Adrienne and Dan wait on the side of the road

Adrienne, Dan, Mary, and I didn't actually make it out of Chimoio on our first attempt.  Sunday is a classically difficult day for hitchhiking, and, after a few failed attempts at finding a ride, we decided to get up early and catch the bus on Monday, instead.  That's when we discovered that getting to Buzi (Adrienne's site) is hard.  First, of course, there is the bus ride.  Imagine fifty people crammed into a bus the size of a washing machine, bouncing across potholes like a ping-pong ball.  Imagine, also, that the back door doesn't close and that the exhaust pipe is filtering fumes from the outside, in.  The woman in front of you keeps closing her window so you find yourself with your mouth clasped against the crack between panes.

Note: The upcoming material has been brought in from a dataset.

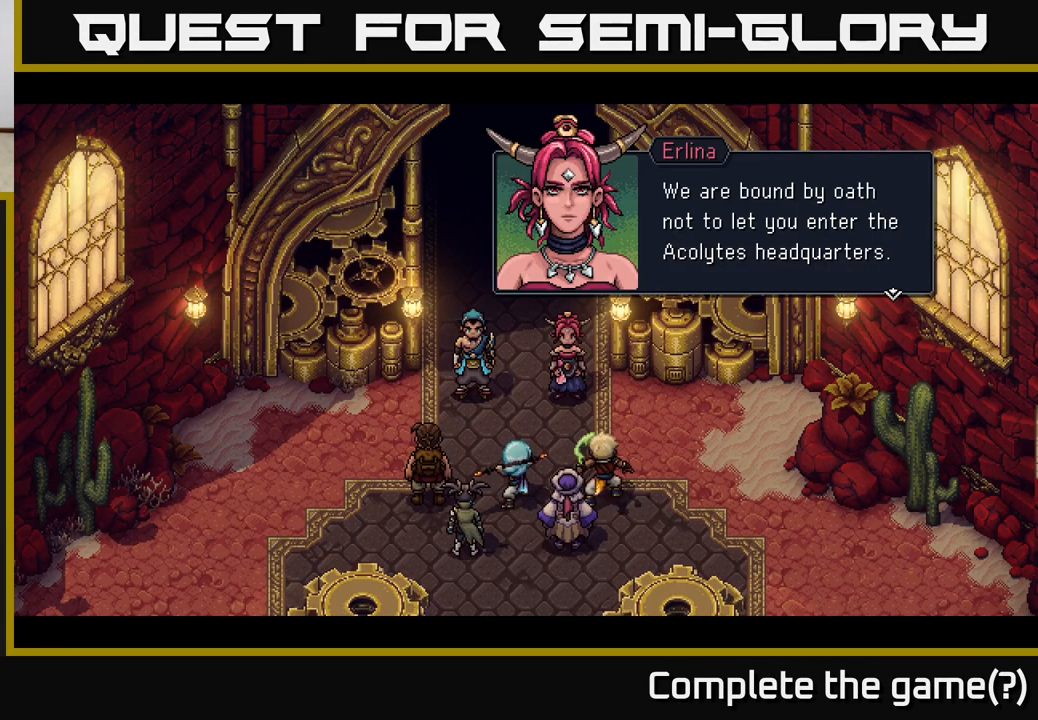
Gameplay with a controller (Xbox layout); each line is a JSON object with the inputs held at the frame after it. "events" lists button and stick changes between this image and that frame as [ms after this image, input, new state], when the widget could be followed in between.
{"buttons": [], "left_stick": "center", "right_stick": "center", "events": [[367, "A", "down"], [433, "A", "up"]]}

"Don't worry," said Adrienne, wryly.  "This isn't even the worst part."

The bus dumped us off in the dusty town of Tica, where we crawled, exhausted and with aching lungs, into the back of a pickup truck.  There, we waited for THREE HOURS, as the back of the truck slowly filled with other road-weary passengers.

Adrienne shuffled her deck of cards patiently.  "Don't worry," she said.  "This still isn't the worst part."

Then, it began.  First, there was a little jolt as the engine on the truck began to sputter.  Then, we pulled away from the shade of the trees.  The sun was burning.  As the truck began to pick up speed, we realized that something was wrong.  The truck had no shock absorbers!  The road was not maintained!  FOR THE LOVE OF GOD, WHY!?

It is ironic that Sofala, the flattest of the provinces in Mozambique, also has the bumpiest roads.  In fact, the highest point in the entire province is a pile of rubble on the berm of Highway 1.  The lowest point is at the bottom of a pothole outside of Tica.

You do whatever you can to survive the bumpy ride to Buzi.  Some passengers sit on bags or purses.  Others stand and hold on for dear life.  Some just sit on their bare bottom and stare blankly ahead, with milky fish eyes that appear dead to the world.  We were all, every single one of us, slipping in and out of consciousness.  My teeth were rattling incessantly.

Playing cards in the open-back chapa, waiting to depart.

Hiding from the sun on the open-back chapa

Hiding from the sun on the open-back chapa

After three hours of wincing, crouching, and bouncing, we finally made it to Buzi.  Adrienne led us through the town (sandy streets, palm trees, and shrimp vendors) to her house, which is located directly alongside a very active, very noisy, primary school.  We explored the house and took a few pictures, then discovered the broken window leading into the back bedroom.  We leaned in to inspect the window a little more closely, and then I took a picture.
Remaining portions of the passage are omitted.